━━ DATA PROVIDED ━━

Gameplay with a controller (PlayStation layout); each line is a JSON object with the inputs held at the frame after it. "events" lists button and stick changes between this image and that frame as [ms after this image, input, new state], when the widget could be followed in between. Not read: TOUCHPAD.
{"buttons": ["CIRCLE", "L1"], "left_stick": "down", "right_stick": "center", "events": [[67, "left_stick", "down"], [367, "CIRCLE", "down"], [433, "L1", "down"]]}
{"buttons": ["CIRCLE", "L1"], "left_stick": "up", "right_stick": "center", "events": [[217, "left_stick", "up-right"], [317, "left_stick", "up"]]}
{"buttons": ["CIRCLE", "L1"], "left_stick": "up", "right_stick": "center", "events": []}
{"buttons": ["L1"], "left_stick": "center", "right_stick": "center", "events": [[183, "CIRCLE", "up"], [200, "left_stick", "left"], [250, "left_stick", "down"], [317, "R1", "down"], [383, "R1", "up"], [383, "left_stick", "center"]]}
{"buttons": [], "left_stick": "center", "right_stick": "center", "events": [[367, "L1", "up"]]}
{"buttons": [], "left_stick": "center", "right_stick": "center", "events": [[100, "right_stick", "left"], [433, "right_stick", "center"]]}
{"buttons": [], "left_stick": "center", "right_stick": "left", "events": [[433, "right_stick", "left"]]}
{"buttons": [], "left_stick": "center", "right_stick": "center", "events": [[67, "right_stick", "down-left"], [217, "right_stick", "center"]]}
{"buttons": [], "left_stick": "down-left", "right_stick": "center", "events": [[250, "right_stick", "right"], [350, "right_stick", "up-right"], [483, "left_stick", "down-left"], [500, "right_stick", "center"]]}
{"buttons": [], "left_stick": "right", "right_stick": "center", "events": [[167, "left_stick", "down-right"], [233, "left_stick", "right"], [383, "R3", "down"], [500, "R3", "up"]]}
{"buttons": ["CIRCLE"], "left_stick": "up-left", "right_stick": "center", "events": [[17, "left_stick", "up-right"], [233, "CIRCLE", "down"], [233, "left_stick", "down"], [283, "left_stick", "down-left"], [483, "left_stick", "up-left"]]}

━━━

> [REQUIRED WORK] Each record above is to be reproduced word for word.

> [SOLUTION FOR THIS EXERCISE]
Gameplay with a controller (PlayStation layout); each line is a JSON object with the inputs held at the frame after it. "events" lists button and stick changes between this image and that frame as [ms after this image, input, new state], when the widget could be followed in between. Not read: TOUCHPAD.
{"buttons": ["CIRCLE", "L1"], "left_stick": "down", "right_stick": "center", "events": [[67, "left_stick", "down"], [367, "CIRCLE", "down"], [433, "L1", "down"]]}
{"buttons": ["CIRCLE", "L1"], "left_stick": "up", "right_stick": "center", "events": [[217, "left_stick", "up-right"], [317, "left_stick", "up"]]}
{"buttons": ["CIRCLE", "L1"], "left_stick": "up", "right_stick": "center", "events": []}
{"buttons": ["L1"], "left_stick": "center", "right_stick": "center", "events": [[183, "CIRCLE", "up"], [200, "left_stick", "left"], [250, "left_stick", "down"], [317, "R1", "down"], [383, "R1", "up"], [383, "left_stick", "center"]]}
{"buttons": [], "left_stick": "center", "right_stick": "center", "events": [[367, "L1", "up"]]}
{"buttons": [], "left_stick": "center", "right_stick": "center", "events": [[100, "right_stick", "left"], [433, "right_stick", "center"]]}
{"buttons": [], "left_stick": "center", "right_stick": "left", "events": [[433, "right_stick", "left"]]}
{"buttons": [], "left_stick": "center", "right_stick": "center", "events": [[67, "right_stick", "down-left"], [217, "right_stick", "center"]]}
{"buttons": [], "left_stick": "down-left", "right_stick": "center", "events": [[250, "right_stick", "right"], [350, "right_stick", "up-right"], [483, "left_stick", "down-left"], [500, "right_stick", "center"]]}
{"buttons": [], "left_stick": "right", "right_stick": "center", "events": [[167, "left_stick", "down-right"], [233, "left_stick", "right"], [383, "R3", "down"], [500, "R3", "up"]]}
{"buttons": ["CIRCLE"], "left_stick": "up-left", "right_stick": "center", "events": [[17, "left_stick", "up-right"], [233, "CIRCLE", "down"], [233, "left_stick", "down"], [283, "left_stick", "down-left"], [483, "left_stick", "up-left"]]}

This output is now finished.